Concert Hall, QPAC, Brisbane
25th February 2014
Pearl Jam had started as his band but after 12 years together it had become our band. I liked Eddie’s indie side and he liked the rage in the music. The last time we had seen them together my unborn son kicked along in my belly to I Am Mine.
I know I was born
And I know I will die
But in-between is mine
I am mine
My son was our ‘in-between’ but also himself. It felt poetic and complete. Three years later the picture was different. Pearl Jam’s rage appealed to me after he walked out to his mistress and left me a single mum.
As hard as it was to be a single mum it hurt more when my son wasn’t there. I was constantly looking for ways to delay drinking away the pain. I went to Eddie Vedder’s solo show self-indulgent in my grief and as a way to close the black circle for the relationship I had lost.
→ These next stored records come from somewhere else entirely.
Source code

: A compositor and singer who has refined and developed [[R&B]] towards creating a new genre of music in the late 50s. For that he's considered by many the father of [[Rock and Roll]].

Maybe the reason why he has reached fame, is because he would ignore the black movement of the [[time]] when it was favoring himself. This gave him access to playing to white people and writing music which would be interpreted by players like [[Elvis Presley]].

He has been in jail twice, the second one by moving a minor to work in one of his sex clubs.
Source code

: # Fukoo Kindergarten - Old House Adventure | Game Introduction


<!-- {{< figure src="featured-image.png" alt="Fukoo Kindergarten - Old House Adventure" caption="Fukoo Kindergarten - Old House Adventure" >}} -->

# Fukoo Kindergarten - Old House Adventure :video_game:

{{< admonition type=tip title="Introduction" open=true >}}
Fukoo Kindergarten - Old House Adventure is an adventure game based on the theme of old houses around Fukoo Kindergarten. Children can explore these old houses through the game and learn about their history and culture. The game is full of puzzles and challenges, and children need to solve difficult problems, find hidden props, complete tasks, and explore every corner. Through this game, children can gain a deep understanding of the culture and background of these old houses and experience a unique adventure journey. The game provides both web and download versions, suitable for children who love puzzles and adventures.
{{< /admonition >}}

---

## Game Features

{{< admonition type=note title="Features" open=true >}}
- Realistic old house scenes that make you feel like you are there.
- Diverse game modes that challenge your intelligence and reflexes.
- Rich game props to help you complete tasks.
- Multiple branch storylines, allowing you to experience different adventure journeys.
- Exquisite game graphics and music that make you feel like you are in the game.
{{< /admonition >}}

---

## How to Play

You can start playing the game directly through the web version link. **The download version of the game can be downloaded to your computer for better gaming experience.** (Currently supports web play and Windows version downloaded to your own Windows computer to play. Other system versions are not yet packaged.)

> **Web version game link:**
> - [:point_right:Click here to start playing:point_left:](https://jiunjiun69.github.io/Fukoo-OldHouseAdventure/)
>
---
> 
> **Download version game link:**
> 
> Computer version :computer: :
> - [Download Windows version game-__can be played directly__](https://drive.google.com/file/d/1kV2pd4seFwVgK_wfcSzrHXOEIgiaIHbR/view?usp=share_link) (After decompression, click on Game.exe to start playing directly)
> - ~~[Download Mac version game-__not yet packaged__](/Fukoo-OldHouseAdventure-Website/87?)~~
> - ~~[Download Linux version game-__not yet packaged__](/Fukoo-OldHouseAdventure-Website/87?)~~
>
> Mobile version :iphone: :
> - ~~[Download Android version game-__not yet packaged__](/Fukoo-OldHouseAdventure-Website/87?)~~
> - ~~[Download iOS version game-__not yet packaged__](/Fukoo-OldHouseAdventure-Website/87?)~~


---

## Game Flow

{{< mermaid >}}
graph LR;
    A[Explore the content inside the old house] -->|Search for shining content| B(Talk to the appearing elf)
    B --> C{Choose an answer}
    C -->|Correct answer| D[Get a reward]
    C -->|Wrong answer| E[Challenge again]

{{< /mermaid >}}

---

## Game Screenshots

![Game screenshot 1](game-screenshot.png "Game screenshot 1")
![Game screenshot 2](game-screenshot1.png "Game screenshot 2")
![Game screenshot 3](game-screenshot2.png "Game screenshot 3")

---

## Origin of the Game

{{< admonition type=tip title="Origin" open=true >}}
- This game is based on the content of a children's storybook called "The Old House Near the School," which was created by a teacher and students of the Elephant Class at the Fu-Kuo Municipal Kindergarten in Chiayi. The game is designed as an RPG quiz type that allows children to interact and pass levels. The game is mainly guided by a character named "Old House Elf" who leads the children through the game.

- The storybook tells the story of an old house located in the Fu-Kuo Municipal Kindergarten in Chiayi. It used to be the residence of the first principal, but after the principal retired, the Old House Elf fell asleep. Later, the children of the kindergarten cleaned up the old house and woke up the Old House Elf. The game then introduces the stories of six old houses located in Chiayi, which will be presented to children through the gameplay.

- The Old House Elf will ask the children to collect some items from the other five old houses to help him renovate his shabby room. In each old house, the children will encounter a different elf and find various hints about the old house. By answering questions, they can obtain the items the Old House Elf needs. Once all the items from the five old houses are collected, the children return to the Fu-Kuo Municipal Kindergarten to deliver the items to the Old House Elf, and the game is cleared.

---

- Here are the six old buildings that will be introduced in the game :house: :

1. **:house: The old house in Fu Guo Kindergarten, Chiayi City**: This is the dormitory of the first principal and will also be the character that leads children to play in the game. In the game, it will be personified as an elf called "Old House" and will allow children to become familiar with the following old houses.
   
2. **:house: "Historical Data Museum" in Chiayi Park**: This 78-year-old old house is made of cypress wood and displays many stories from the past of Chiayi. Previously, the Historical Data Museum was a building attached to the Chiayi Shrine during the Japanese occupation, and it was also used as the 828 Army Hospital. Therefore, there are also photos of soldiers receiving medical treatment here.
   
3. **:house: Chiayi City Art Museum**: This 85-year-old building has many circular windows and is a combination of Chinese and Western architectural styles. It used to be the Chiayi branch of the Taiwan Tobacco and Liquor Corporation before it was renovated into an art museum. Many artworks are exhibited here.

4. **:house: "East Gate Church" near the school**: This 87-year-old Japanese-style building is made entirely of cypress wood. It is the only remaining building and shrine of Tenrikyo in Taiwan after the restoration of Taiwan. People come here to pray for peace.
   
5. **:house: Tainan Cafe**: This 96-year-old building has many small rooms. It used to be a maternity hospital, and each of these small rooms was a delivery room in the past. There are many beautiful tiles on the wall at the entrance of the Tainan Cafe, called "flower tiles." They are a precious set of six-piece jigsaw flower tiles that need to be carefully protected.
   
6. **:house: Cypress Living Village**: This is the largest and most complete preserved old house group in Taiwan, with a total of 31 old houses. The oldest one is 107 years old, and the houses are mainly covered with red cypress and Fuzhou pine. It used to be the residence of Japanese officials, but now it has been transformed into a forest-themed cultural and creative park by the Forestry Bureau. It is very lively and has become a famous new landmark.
I nervously entered the concert hall clutching a single ticket. Finding a seat for one when there had always been two made me feel out of place. I looked around the crowd. Two rows in front of me was a lady that had worked at my company. She didn’t really know me. I knew her, well I knew of her. She was in her mid 30s like me and had left work because of a sudden terminal brain tumour. Word like that travels heavily no matter what floor your water cooler is located on.
I watched Rachel talking to her friends. She was animated but I could also see dark circles under her eyes. We no longer looked the same age. She was wearing a brightly coloured scarf and the parts of hair I could see poking out had turned fully grey in just a few weeks.
The hall lights dimmed but she lit up. She was raw, uncut and with nothing to lose. I have never seen a person unleash themselves so fully and oblivious to social norms. In our younger years the whole crowd would have been like that, drunk on a week night, sweating and screaming. It was not that sort of concert or crowd. Now we sat sipping wine in the air conditioning and listening to the unplugged version.